Copyright © 2015 · All Rights Reserved · Armchair Travel
Posted on December 27, 2012
I think it’s brave when people sing even if they don’t have a very good voice or just don’t know how to do it very well. I thought of this while watching Russell Crowe in Les Miserables. It reminded me of Paint Your Wagon, one of the best movies ever made, which features Lee Marvin singing “I Was Born Under a Wandering Star.” (Lee comes in around the one-minute mark.)
The film also has Clint Eastwood singing “I Talk to the Trees,” but Clint actually sings pretty well. He did a duet with Merle Haggard called “Bar Room Buddies.” Turns out Sean Connery is a pretty good singer, too, as he shows in Darby O’Gill and the Little People when he sings “My Darling Irish Girl.”
It’s worth pointing out, though, that these other guys sing just a song or two. Russell Crowe sings all the way through a three-hour movie, which is a little different.
Whenever I think of Paint Your Wagon, I remember the terribly sad story of Jean Seberg, driven to her grave by your tax dollars, or those of your parents and grandparents. Seberg made many charitable contributions and unfortunately, one was to the Black Panther Party. The FBI, with the full knowledge of President Richard Nixon and Attorney General John Mitchell (may they rot in hell), subjected her to a systematic campaign of surveillance and harassment culminating in a planted story, published by the editorial staff of Newsweek (may they rot in hell, too) that Seberg, who was married, was pregnant with the child of one of the Panthers.
Here are some relevant paragraphs from the Wikipedia entry on Seberg:
“Romain Gary, Seberg’s second husband, called a press conference shortly after her death where he publicly blamed the FBI’s campaign against Seberg for her deteriorating mental health. Gary claimed that Seberg “became psychotic” after the media reported a false story that the FBI planted about her becoming pregnant with a Black Panther’s child in 1970. The child died two days after Seberg went into premature labor. Gary stated that Seberg had repeatedly attempted suicide on the anniversary of the child’s death, August 25.”
“The investigation of Seberg went far beyond the publishing of defamatory articles. According to her friends interviewed after her death, Seberg experienced years of aggressive in-person surveillance (constant stalking), as well as break-ins and other intimidation oriented activity.”

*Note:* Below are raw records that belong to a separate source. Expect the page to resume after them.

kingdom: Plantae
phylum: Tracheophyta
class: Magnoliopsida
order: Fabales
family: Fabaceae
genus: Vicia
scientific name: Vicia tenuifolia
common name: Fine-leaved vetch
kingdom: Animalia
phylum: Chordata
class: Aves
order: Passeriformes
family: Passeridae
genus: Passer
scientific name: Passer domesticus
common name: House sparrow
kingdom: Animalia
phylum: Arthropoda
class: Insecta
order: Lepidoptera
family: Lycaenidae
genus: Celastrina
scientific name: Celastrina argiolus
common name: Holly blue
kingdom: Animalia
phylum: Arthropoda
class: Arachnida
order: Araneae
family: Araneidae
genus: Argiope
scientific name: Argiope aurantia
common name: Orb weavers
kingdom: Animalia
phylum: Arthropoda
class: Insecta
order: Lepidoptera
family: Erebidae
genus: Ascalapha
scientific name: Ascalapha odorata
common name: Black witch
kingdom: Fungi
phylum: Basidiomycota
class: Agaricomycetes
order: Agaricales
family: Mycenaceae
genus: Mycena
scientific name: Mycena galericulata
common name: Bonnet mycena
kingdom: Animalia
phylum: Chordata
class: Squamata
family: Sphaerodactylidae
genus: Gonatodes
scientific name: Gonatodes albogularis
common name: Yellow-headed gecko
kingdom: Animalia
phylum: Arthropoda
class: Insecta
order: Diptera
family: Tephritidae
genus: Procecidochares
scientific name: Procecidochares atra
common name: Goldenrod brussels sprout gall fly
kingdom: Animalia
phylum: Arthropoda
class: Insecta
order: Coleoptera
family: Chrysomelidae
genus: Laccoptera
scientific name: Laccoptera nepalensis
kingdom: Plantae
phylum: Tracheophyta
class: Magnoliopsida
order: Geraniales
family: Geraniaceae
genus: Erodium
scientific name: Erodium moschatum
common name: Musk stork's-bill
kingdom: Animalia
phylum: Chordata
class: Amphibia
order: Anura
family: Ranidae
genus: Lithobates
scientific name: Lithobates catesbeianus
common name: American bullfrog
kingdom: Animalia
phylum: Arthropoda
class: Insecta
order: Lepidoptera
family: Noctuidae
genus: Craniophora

“FBI records show that J. Edgar Hoover kept U.S. President Richard Nixon informed of FBI activities related to the Jean Seberg case via President Nixon’s domestic affairs chief John Ehrlichman; John Mitchell, then Attorney General, and Deputy Attorney General Richard Kleindienst were also kept informed of FBI activities related to Jean Seberg.”
Jean Seberg was a beautiful woman and a beautiful soul, and those sons of bitches destroyed her. Since she was blacklisted in Hollywood, she went to France to find work, but at heart she was a small-town girl from Iowa, and she missed the good old USA.
“I miss that casualness and friendliness of Americans,” she told an interviewer, “the kind that makes people smile. I also miss blue jeans, milk shakes, thick steaks and supermarkets.”